ART | EXPO

Fresh Breeze

02 Avr - 14 Mai 2016
Vernissage le 02 Avr 2016

L’artiste tchèque Jiri Kovanda poursuit une œuvre dans laquelle dimensions humoristique et existentielle se côtoient et s’entremêlent. L’exposition «Fresh Breeze» à gb agency réunit certaines de ses installations, livrant toute une réflexion critique sur l’essence du geste artistique, sa transmission et son inscription dans la vie quotidienne.

Jiri Kovanda
Fresh Breeze

L’exposition «Fresh Breeze» à gb agency donne à voir ce «souffle léger» qui relie les œuvres de Jiri Kovanda, comme une métaphore possible de la liberté de mouvement de la pratique artistique. Jiri Kovanda crée avant tout des jeux de décalages, en réemployant des objets sortis de leur contexte et provoquant ainsi des associations inattendues. Ces gestes, pour la plupart instinctifs mais jamais involontaires, offrent une remarquable cohérence. Derrière leur apparente légèreté anecdotique, presque aléatoire, il y a une extrême précision: toute la rigueur d’un geste et d’une intention chargés de sens.
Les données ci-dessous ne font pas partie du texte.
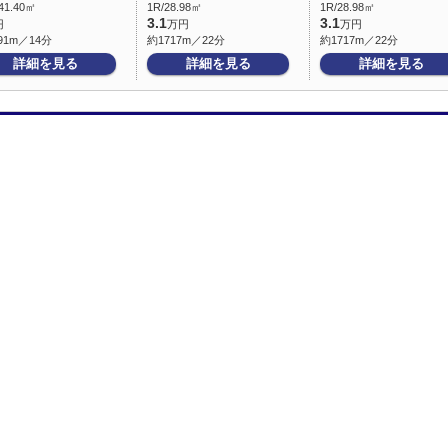
41.40㎡
1R/28.98㎡
1R/28.98㎡
3.1
3.1
円
万円
万円
91m／14分
約1717m／22分
約1717m／22分
詳細を見る
詳細を見る
詳細を見る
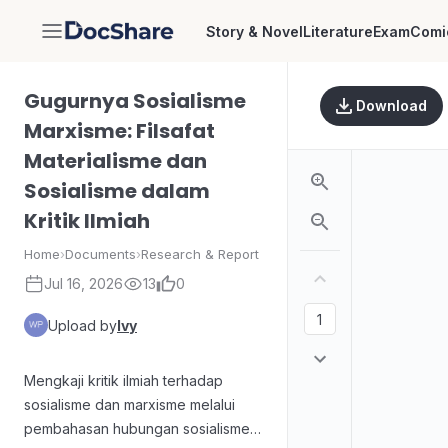
Story & Novel
Literature
Exam
Comi
DocShare
Gugurnya Sosialisme
Download
Marxisme: Filsafat
Materialisme dan
Sosialisme dalam
Kritik Ilmiah
Home
›
Documents
›
Research & Report
Jul 16, 2026
13
0
Upload by
Ivy
Mengkaji kritik ilmiah terhadap
sosialisme dan marxisme melalui
pembahasan hubungan sosialisme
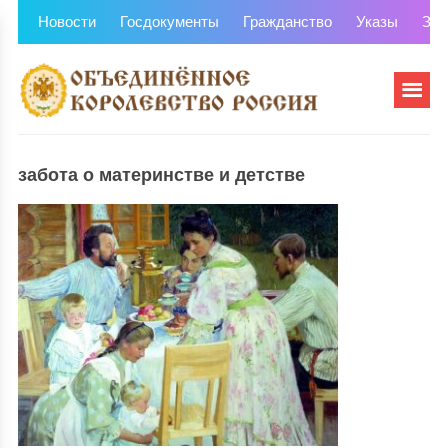
Новости
Госдокументы
Гражданство
Указы
Зем
забота о материнстве и детстве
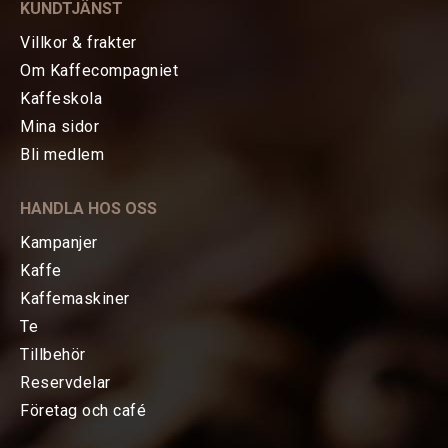
KUNDTJÄNST
bryggmetod i kassan (gärna också
Villkor & frakter
vilken maskin som används och om
Om Kaffecompagniet
maskinen används med trycksatt
Kaffeskola
filterkorg eller ej).
Mina sidor
HEM
Bli medlem
KAFFE
HANDLA HOS OSS
Kaffebönor, pods etc
Kampanjer
Kaffe
Råkaffe
Kaffemaskiner
Te
TE
Tillbehör
Reservdelar
KAFFEMASKINER
Företag och café
TILLBEHÖR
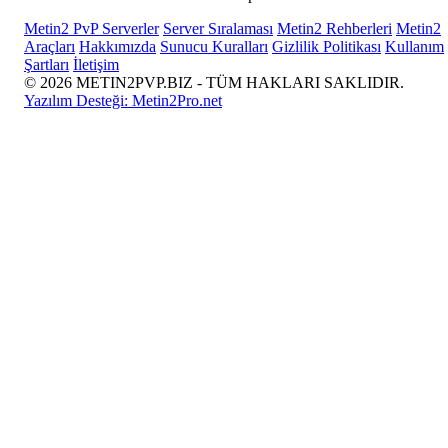
Metin2 PvP Serverler
Server Sıralaması
Metin2 Rehberleri
Metin2
Araçları
Hakkımızda
Sunucu Kuralları
Gizlilik Politikası
Kullanım
Şartları
İletişim
© 2026 METIN2PVP.BIZ - TÜM HAKLARI SAKLIDIR.
Yazılım Desteği:
Metin2Pro.net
Pour l‘exposition «Fresh Breeze» Jiri Kovanda a conçu dans son appartement ce que l’on pourrait nommer des sculptures d’intérieur: assemblages ou agencements de matériaux modestes et ordinaires qu’il considère comme des ‘’natures mortes’’ résultant de gestes simples. Eléments de mobilier, matériaux bruts et objets trouvés se télescopent ainsi dans des sculptures-collages.

Parmi ces œuvres on découvrira Autumn, une feuille d’arbre maintenue en équilibre sur la porte d’une armoire en bois à l’aide d’un fil scotché à ses extrémités, Breeze un sachet en plastique transparent gonflé et posé sur une commode, Bathing des tranches de mortadelle dans une baignoire, ou encore Cave, des cônes de chewing-gum disposés sur les bras d’un fauteuil. S’ils semblent ludiques, ces ‘’paysages’’ domestiques miniatures réalisés à partir d’un vocabulaire restreint évoquent pourtant les catégories et les enjeux classiques de la représentation sculpturale et picturale et se posent ainsi comme autant d’énigmes (proches des haïkus) adressés par l’artiste au spectateur.

Si certaines de ces sculptures ont été refaites dans l’espace de la galerie, d’autres ne subsistent que par leurs prises de vue réalisées par l’artiste. Gestes, installations et images de ces installations (affiches, photographies, détails et vues d’ensemble) se répètent et se déploient ainsi dans l’exposition comme autant de variations offrant différents filtres et modes d’appréhension d’un même motif.